-- What you have to do --
Among the lines below, restate word for word only those from the line with "right knee: (657, 364)" through the line with "left eye: (514, 201)", with both end lines kept.

Saved entries:
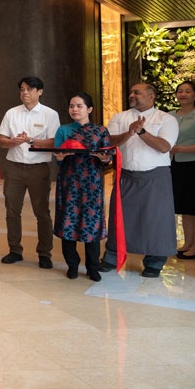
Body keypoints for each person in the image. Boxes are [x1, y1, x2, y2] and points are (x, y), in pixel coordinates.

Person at [99, 83, 179, 277]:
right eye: (131, 92)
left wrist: (142, 132)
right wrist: (129, 132)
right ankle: (111, 257)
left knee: (156, 220)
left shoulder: (166, 119)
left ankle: (154, 262)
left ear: (151, 96)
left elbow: (164, 147)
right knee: (120, 218)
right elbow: (109, 142)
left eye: (137, 92)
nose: (132, 95)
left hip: (156, 177)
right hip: (126, 176)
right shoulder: (120, 117)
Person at [0, 76, 61, 268]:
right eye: (22, 89)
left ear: (40, 92)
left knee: (42, 212)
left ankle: (45, 253)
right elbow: (2, 141)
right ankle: (15, 250)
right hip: (14, 168)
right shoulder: (11, 113)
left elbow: (54, 142)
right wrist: (13, 141)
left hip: (38, 169)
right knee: (12, 211)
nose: (25, 93)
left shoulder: (50, 114)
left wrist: (31, 140)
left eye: (30, 89)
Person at [52, 93, 112, 281]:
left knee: (91, 223)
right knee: (68, 222)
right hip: (69, 182)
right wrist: (60, 157)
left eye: (79, 106)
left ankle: (93, 267)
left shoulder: (100, 131)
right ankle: (72, 264)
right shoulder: (63, 130)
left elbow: (107, 158)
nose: (74, 109)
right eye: (71, 106)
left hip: (92, 183)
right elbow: (58, 157)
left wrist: (105, 158)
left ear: (89, 109)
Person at [170, 81, 195, 259]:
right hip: (176, 165)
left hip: (194, 165)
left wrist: (180, 149)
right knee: (185, 208)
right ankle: (187, 243)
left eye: (188, 91)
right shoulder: (170, 116)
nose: (183, 94)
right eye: (180, 91)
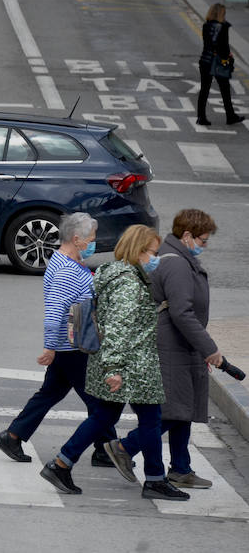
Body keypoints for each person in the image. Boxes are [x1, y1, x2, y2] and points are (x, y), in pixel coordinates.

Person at [41, 225, 188, 501]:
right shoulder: (129, 284)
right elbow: (119, 328)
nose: (156, 258)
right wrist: (114, 369)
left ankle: (60, 464)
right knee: (150, 420)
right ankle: (154, 479)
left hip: (125, 364)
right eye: (153, 253)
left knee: (105, 416)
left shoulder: (116, 274)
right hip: (132, 367)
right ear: (139, 251)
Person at [107, 210, 221, 491]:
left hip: (180, 347)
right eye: (202, 240)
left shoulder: (177, 257)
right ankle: (124, 447)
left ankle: (181, 468)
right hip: (173, 347)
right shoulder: (178, 265)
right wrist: (209, 348)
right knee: (172, 411)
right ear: (187, 236)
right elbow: (182, 313)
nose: (204, 246)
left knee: (183, 408)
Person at [0, 213, 116, 467]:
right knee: (100, 402)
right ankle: (105, 449)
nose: (94, 243)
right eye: (91, 239)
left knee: (50, 393)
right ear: (76, 239)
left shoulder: (68, 262)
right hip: (72, 346)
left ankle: (12, 436)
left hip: (68, 345)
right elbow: (54, 312)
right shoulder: (65, 271)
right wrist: (50, 347)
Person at [196, 3, 242, 127]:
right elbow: (224, 47)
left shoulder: (206, 26)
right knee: (225, 89)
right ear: (221, 14)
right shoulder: (223, 27)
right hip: (219, 62)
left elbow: (208, 44)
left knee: (204, 90)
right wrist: (229, 58)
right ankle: (230, 116)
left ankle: (201, 117)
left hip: (205, 61)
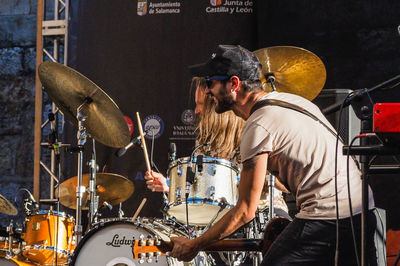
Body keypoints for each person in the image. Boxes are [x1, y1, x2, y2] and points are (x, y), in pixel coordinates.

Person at [169, 45, 378, 265]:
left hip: (327, 216)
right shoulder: (295, 102)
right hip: (363, 208)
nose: (208, 91)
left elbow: (245, 212)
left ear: (234, 84)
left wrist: (195, 244)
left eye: (211, 83)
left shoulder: (258, 124)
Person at [144, 77, 290, 218]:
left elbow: (288, 187)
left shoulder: (256, 130)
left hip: (266, 214)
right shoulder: (205, 143)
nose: (196, 111)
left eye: (200, 104)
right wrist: (169, 187)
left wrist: (267, 169)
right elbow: (202, 193)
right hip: (226, 217)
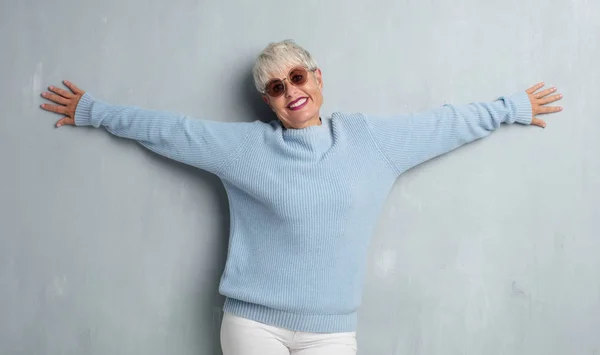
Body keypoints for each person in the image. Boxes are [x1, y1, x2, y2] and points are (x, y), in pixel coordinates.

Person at [40, 39, 563, 355]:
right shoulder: (248, 147)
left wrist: (509, 106)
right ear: (269, 102)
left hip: (331, 333)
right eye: (274, 86)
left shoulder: (368, 141)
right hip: (253, 324)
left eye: (296, 76)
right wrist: (93, 110)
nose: (290, 90)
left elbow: (442, 124)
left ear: (316, 77)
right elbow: (175, 131)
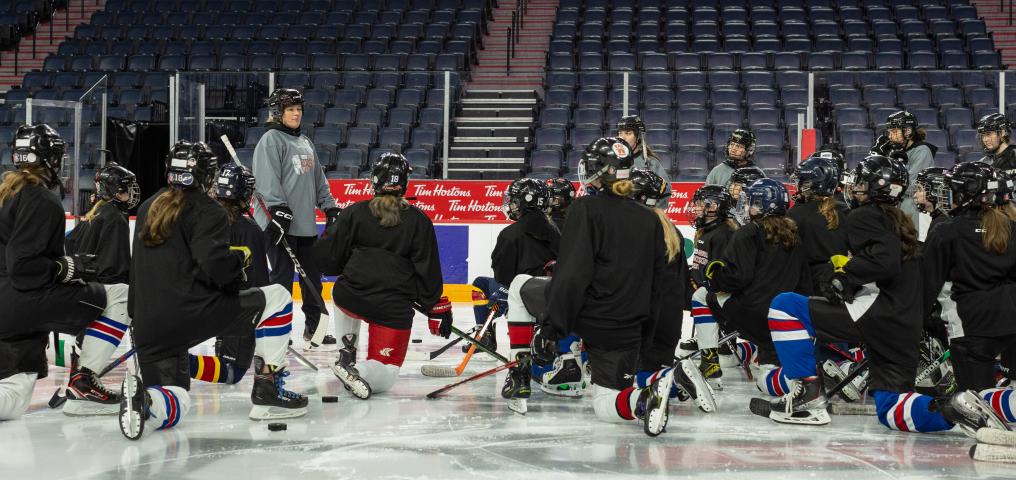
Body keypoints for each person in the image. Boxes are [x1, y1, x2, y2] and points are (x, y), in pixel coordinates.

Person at [762, 155, 1006, 435]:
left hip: (879, 313)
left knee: (784, 307)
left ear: (874, 186)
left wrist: (845, 276)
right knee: (891, 407)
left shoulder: (865, 215)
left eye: (862, 181)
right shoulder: (899, 218)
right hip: (904, 324)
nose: (856, 185)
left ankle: (808, 395)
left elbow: (885, 260)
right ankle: (953, 409)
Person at [120, 140, 306, 440]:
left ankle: (149, 401)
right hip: (190, 316)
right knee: (279, 297)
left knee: (176, 398)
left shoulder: (146, 207)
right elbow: (216, 268)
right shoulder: (209, 210)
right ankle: (268, 387)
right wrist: (237, 261)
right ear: (206, 175)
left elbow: (139, 270)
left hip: (146, 324)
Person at [502, 137, 674, 436]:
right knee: (607, 403)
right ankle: (640, 397)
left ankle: (520, 371)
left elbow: (572, 276)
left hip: (590, 318)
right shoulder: (650, 220)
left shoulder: (586, 209)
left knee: (518, 286)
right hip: (628, 327)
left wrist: (551, 329)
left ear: (597, 171)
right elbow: (657, 284)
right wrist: (645, 332)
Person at [0, 124, 133, 419]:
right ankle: (83, 384)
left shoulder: (5, 191)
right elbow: (23, 268)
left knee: (13, 398)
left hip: (8, 305)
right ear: (51, 159)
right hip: (18, 301)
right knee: (120, 295)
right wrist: (65, 267)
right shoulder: (40, 198)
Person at [316, 153, 447, 400]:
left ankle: (346, 353)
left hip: (350, 296)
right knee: (386, 372)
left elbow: (329, 260)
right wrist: (432, 302)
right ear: (405, 183)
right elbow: (427, 271)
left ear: (374, 181)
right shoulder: (419, 221)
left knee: (342, 293)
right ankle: (358, 370)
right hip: (391, 307)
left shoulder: (353, 213)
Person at [687, 178, 810, 395]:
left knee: (700, 295)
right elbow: (804, 285)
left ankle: (710, 366)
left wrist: (715, 276)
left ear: (760, 206)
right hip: (783, 320)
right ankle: (807, 382)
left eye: (750, 202)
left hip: (753, 315)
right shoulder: (795, 235)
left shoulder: (748, 232)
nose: (746, 206)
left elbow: (736, 279)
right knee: (767, 379)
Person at [923, 162, 1016, 426]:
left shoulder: (946, 230)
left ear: (966, 193)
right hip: (1011, 318)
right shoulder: (1011, 228)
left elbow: (927, 284)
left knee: (970, 403)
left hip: (973, 325)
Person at [252, 88, 340, 349]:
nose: (295, 114)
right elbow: (266, 181)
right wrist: (277, 209)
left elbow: (318, 180)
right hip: (279, 225)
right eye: (290, 109)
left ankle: (314, 327)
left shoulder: (305, 142)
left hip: (304, 225)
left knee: (312, 278)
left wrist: (330, 206)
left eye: (298, 110)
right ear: (279, 112)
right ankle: (279, 328)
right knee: (281, 280)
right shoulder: (271, 140)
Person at [629, 168, 703, 408]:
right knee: (657, 364)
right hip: (670, 315)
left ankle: (669, 380)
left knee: (638, 374)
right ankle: (672, 380)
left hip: (645, 311)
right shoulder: (673, 231)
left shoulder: (638, 229)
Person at [786, 154, 858, 399]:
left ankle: (816, 374)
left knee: (809, 331)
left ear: (812, 184)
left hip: (809, 280)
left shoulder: (797, 213)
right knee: (836, 331)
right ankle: (845, 366)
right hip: (841, 280)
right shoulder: (847, 211)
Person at [188, 163, 264, 385]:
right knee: (232, 371)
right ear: (245, 194)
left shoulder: (198, 220)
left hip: (189, 306)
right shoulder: (250, 230)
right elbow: (258, 285)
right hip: (229, 309)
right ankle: (181, 362)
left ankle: (173, 353)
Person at [466, 178, 558, 357]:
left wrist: (503, 292)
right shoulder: (555, 231)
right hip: (551, 294)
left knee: (480, 283)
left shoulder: (509, 234)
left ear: (525, 202)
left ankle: (485, 335)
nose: (511, 205)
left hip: (522, 294)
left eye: (514, 201)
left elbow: (502, 275)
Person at [66, 162, 139, 284]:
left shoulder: (94, 214)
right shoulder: (115, 219)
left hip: (86, 288)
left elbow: (69, 243)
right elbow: (114, 270)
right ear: (116, 192)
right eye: (126, 190)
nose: (130, 194)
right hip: (104, 290)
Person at [872, 111, 937, 228]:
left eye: (894, 131)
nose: (890, 136)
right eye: (889, 132)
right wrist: (877, 157)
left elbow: (911, 185)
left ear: (907, 131)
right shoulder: (896, 151)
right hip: (898, 206)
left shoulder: (922, 151)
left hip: (913, 207)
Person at [913, 167, 951, 238]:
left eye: (920, 190)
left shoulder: (941, 225)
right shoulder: (944, 219)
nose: (915, 195)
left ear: (935, 192)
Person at [976, 113, 1016, 177]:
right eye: (983, 135)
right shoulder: (983, 162)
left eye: (988, 134)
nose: (985, 139)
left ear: (1003, 132)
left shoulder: (1014, 155)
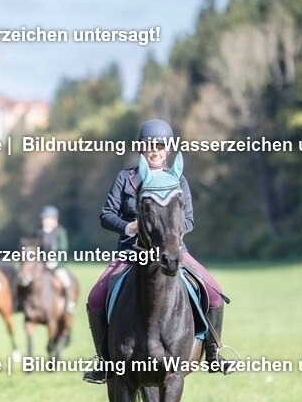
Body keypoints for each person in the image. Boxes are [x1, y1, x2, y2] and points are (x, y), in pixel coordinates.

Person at [84, 118, 232, 384]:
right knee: (96, 297)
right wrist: (130, 227)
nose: (155, 150)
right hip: (131, 251)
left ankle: (214, 352)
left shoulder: (178, 179)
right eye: (150, 145)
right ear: (142, 148)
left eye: (160, 146)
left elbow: (188, 219)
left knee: (214, 293)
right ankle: (104, 361)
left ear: (168, 149)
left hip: (173, 249)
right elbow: (106, 215)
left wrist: (170, 235)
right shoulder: (125, 178)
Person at [36, 205, 75, 313]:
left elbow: (63, 248)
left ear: (54, 219)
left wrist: (54, 261)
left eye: (46, 218)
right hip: (41, 265)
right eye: (43, 219)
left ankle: (70, 303)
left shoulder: (60, 232)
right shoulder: (40, 232)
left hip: (56, 265)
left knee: (65, 281)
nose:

-- Expected output --
right knee: (657, 364)
right hip: (670, 315)
left ankle: (669, 380)
left knee: (638, 374)
right ankle: (672, 380)
left hip: (645, 311)
right shoulder: (673, 231)
left shoulder: (638, 229)
Person at [786, 154, 858, 399]:
left ankle: (816, 374)
left knee: (809, 331)
left ear: (812, 184)
left hip: (809, 280)
left shoulder: (797, 213)
right knee: (836, 331)
right ankle: (845, 366)
right hip: (841, 280)
right shoulder: (847, 211)
Person at [188, 163, 264, 385]:
right knee: (232, 371)
right ear: (245, 194)
left shoulder: (198, 220)
left hip: (189, 306)
right shoulder: (250, 230)
right elbow: (258, 285)
right hip: (229, 309)
right ankle: (181, 362)
left ankle: (173, 353)
Person at [466, 178, 558, 357]:
left wrist: (503, 292)
right shoulder: (555, 231)
right hip: (551, 294)
left knee: (480, 283)
left shoulder: (509, 234)
left ear: (525, 202)
left ankle: (485, 335)
nose: (511, 205)
left hip: (522, 294)
left eye: (514, 201)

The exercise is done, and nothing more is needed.